EXERCISE DESCRIPTION -
In the records below, begin at the line that has "Downloaded from http://hmg.oxfordjournals.org/" and stop after the line that has "Subretinal injection of"; quote those lines verbatim and nothing more.

EXTRACTED ENTRIES -
◇ ◇ ◇ ◇

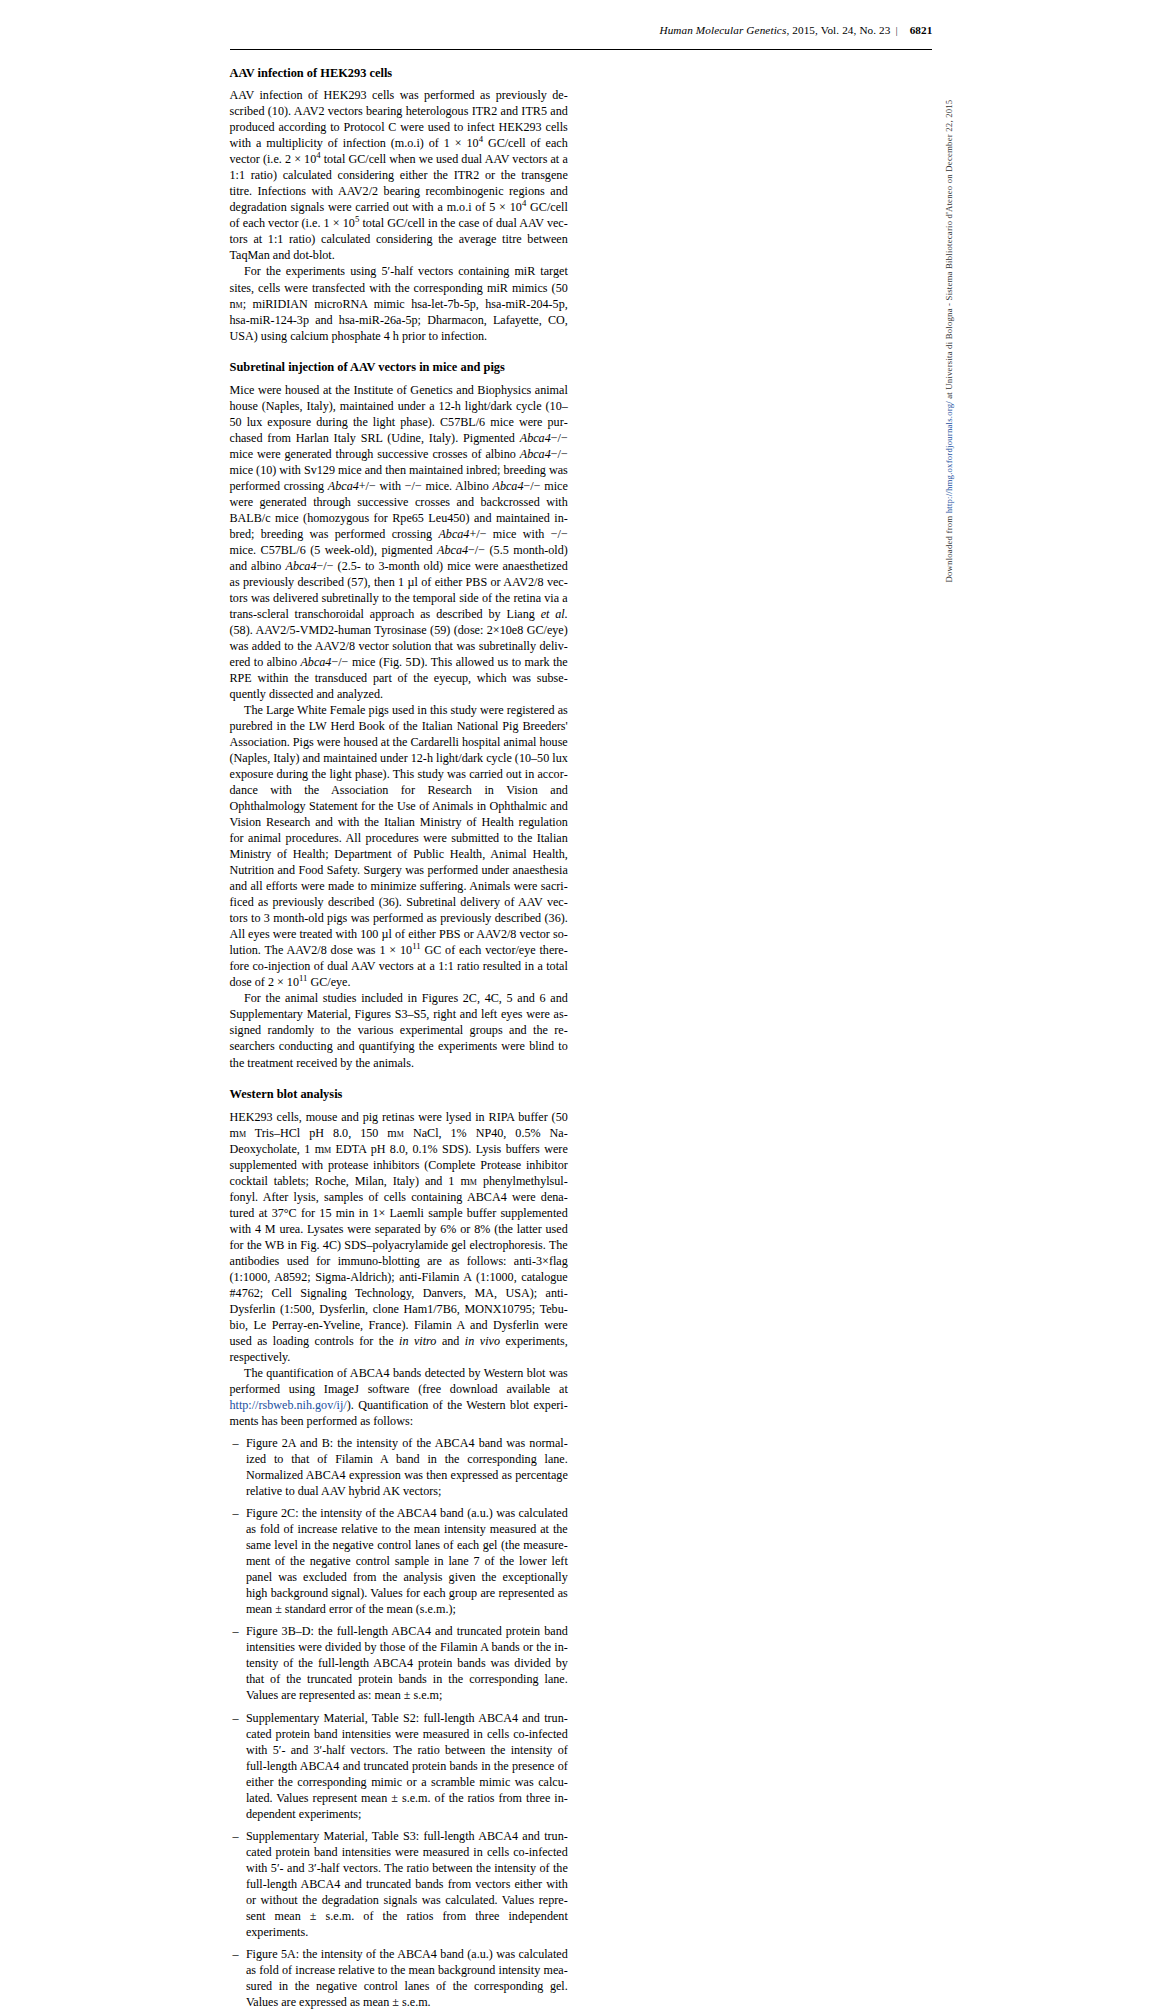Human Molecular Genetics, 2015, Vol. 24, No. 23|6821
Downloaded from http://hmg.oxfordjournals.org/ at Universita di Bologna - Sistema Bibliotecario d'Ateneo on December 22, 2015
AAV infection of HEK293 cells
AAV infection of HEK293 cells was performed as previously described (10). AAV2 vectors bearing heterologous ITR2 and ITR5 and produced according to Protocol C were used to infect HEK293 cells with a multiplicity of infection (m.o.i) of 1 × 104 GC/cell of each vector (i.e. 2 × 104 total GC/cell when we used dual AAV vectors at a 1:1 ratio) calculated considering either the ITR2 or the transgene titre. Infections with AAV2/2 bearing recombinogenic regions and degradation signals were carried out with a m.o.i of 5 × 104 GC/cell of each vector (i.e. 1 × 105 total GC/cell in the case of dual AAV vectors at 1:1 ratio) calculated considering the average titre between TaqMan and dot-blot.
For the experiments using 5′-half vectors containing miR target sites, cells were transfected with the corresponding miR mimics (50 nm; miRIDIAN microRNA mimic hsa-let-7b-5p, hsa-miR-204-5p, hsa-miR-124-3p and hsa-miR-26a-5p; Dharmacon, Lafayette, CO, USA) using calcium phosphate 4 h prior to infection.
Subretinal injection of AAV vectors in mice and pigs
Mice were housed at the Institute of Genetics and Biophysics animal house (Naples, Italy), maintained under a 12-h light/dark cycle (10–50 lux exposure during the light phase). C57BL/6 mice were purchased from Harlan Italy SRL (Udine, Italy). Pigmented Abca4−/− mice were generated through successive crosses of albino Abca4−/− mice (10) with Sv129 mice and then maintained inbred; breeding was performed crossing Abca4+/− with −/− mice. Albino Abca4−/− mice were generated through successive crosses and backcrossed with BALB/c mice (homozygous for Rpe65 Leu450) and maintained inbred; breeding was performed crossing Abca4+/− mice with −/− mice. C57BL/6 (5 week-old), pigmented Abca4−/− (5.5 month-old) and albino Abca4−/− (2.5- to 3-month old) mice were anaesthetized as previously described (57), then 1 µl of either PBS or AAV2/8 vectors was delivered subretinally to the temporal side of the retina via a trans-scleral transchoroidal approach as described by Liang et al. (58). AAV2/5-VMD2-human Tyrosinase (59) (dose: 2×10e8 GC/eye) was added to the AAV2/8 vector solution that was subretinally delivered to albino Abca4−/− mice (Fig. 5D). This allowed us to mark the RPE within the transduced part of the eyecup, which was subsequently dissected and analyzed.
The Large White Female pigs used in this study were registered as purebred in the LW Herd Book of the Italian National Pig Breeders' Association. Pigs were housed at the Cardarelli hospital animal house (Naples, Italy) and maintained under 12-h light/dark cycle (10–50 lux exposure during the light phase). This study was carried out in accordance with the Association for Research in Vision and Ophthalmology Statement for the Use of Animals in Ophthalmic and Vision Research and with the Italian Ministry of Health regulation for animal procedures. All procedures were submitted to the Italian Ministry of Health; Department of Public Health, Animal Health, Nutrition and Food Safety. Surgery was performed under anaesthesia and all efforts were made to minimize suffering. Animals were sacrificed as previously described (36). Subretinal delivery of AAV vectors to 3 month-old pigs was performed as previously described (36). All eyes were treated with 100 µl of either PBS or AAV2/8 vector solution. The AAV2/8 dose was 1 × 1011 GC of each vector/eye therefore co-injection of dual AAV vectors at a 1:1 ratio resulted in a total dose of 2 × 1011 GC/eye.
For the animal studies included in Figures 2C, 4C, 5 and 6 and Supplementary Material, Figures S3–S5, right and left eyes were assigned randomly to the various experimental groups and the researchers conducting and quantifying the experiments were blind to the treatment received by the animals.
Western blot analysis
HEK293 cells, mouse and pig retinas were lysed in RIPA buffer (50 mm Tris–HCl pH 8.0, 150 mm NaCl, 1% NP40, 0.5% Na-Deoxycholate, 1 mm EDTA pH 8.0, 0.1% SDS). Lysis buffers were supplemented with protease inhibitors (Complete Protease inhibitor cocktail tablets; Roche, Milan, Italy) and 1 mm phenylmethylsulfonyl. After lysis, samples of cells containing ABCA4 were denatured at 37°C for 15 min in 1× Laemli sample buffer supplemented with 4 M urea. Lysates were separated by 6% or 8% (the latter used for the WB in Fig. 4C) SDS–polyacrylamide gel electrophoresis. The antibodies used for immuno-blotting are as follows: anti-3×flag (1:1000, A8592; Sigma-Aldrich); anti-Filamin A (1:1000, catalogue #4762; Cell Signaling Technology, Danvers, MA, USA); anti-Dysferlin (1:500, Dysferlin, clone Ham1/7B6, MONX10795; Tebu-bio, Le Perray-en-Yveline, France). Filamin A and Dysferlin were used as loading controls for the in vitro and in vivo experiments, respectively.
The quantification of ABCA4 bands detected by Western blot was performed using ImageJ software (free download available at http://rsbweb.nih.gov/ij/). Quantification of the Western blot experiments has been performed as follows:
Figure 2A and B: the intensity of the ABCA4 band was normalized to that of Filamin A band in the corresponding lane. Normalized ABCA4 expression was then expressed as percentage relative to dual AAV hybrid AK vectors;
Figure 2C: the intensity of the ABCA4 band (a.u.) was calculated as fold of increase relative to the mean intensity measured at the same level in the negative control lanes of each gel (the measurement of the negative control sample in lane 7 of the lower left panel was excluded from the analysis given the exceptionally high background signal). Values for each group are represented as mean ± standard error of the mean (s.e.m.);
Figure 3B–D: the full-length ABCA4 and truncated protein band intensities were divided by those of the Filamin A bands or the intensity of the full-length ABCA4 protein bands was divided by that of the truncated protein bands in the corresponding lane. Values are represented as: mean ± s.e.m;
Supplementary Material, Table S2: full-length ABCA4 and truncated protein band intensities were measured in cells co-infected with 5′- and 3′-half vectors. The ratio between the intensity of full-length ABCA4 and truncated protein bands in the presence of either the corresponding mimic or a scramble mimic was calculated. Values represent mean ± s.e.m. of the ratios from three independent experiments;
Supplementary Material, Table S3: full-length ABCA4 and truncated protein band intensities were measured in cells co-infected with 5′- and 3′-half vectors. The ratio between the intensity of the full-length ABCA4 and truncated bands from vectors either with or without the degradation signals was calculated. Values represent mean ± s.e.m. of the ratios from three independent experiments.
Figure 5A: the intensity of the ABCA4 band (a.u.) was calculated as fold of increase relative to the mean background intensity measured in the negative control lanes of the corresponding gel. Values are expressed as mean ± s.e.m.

◇ ◇ ◇ ◇

TASK SOLUTION -
Downloaded from http://hmg.oxfordjournals.org/ at Universita di Bologna - Sistema Bibliotecario d'Ateneo on December 22, 2015
AAV infection of HEK293 cells
AAV infection of HEK293 cells was performed as previously described (10). AAV2 vectors bearing heterologous ITR2 and ITR5 and produced according to Protocol C were used to infect HEK293 cells with a multiplicity of infection (m.o.i) of 1 × 104 GC/cell of each vector (i.e. 2 × 104 total GC/cell when we used dual AAV vectors at a 1:1 ratio) calculated considering either the ITR2 or the transgene titre. Infections with AAV2/2 bearing recombinogenic regions and degradation signals were carried out with a m.o.i of 5 × 104 GC/cell of each vector (i.e. 1 × 105 total GC/cell in the case of dual AAV vectors at 1:1 ratio) calculated considering the average titre between TaqMan and dot-blot.
For the experiments using 5′-half vectors containing miR target sites, cells were transfected with the corresponding miR mimics (50 nm; miRIDIAN microRNA mimic hsa-let-7b-5p, hsa-miR-204-5p, hsa-miR-124-3p and hsa-miR-26a-5p; Dharmacon, Lafayette, CO, USA) using calcium phosphate 4 h prior to infection.
Subretinal injection of AAV vectors in mice and pigs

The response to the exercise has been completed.